CeBiTec Colloquium

 date 

Monday, January 31st 2011, 17 c.t.

 location 

G2-104, CeBiTec Building

 speaker 

Dr. Katharina Nöh

Institute of Bio- and Geosciences, IBG-1: Biotechnology, Forschungszentrum Jülich

title 

A Universal Tool for Measuring in vivo Metabolic Activities:
13C-Metabolic Flux Analysis with Isotope Labeling Experiments

  To deeply understand an organisms’ metabolism is indispensable when aiming at an increased productivity under industrially relevant conditions. Nowadays a variety of high-throughput omics-tools comprising genomic and metagenomic sequencing, transcriptome, proteome, and metabolome profiling become available generating a vast amount of data. The functional end point of the (mostly unknown non-linear) relations between these ‘ome’ layers, however, is the entirety of all metabolic flux rates (the fluxome). In combination with the set of small-molecule metabolites (the metabolome), the fluxome reflects the cells’ in vivo metabolic activity.
While metabolome data can be directly accessed, the intracellular in vivo metabolic fluxes have to be indirectly inferred from measured quantities and biochemical network models with the aid of computational tools. Currently the most reliable method for determining these unobservable reaction rates in a metabolically steady state is metabolic flux analysis with 13C-labeling experiments (13C MFA): A defined 13C labeled substrate is incorporated into the carbon backbone of a wide range of metabolites.
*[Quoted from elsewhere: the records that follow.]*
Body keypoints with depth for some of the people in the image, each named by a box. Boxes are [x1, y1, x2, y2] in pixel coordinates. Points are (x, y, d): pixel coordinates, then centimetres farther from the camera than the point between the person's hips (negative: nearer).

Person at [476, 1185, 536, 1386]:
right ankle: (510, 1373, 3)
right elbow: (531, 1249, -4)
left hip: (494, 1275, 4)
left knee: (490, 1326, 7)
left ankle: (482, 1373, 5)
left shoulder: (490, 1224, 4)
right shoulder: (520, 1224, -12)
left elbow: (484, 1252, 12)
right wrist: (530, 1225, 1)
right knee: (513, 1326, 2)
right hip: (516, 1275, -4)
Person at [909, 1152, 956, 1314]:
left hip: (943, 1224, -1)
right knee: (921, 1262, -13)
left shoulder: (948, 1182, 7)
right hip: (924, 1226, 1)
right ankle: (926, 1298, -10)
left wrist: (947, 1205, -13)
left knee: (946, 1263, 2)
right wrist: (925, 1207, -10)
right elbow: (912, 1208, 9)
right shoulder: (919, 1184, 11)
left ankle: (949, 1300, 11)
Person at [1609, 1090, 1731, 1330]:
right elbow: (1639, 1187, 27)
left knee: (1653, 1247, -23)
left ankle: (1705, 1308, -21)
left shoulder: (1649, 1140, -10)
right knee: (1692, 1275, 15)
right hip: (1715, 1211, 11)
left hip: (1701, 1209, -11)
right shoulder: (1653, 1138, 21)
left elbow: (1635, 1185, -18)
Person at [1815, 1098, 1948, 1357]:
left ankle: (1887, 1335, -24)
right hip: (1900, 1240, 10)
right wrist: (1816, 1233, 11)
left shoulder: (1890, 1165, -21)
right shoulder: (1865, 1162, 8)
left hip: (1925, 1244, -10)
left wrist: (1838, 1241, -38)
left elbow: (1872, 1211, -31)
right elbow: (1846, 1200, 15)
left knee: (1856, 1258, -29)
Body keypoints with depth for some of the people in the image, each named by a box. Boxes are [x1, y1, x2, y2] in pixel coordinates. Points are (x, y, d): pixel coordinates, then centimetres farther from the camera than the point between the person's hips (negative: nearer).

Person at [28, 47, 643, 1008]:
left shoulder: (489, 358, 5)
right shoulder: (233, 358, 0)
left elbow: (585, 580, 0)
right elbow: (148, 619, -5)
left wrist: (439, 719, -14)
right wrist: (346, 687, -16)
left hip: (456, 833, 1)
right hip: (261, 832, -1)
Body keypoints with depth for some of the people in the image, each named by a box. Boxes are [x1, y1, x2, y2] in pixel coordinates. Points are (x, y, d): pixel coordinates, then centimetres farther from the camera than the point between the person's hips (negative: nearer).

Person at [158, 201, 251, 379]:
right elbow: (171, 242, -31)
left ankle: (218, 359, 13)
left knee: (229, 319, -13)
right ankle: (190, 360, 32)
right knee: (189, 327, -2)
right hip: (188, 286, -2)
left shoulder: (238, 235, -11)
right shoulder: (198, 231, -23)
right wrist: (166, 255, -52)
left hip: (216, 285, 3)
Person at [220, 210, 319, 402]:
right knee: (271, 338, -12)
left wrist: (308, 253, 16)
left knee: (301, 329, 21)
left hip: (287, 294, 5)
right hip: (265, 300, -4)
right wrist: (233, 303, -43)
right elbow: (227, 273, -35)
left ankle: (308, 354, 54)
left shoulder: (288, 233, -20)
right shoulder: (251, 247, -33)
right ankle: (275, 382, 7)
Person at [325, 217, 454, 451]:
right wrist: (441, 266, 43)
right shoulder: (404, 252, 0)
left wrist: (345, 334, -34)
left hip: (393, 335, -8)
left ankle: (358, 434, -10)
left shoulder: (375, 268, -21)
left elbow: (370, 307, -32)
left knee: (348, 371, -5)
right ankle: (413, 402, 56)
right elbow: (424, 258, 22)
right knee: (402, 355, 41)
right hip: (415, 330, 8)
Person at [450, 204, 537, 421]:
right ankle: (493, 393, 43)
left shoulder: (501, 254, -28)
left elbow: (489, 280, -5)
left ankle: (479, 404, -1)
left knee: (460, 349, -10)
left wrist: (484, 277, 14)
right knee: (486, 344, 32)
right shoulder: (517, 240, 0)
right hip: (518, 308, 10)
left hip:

The distribution of labeled carbon traversing along metabolic pathways generates a characteristic imprint of labeling patterns whose mass signature is observed by highly sensitive and/ or selective measurement devices like GC-MS, LC-MS(/MS), and NMR. From the measurements (i.e. labeling patterns and extracellular rates) and balance equations, the absolute flux rates and metabolite concentrations are estimated. As part of an integrative data evaluation approach, 13C MFA facilitates direct and comprehensive insights into the active metabolic network of microbials, plants and even higher cells.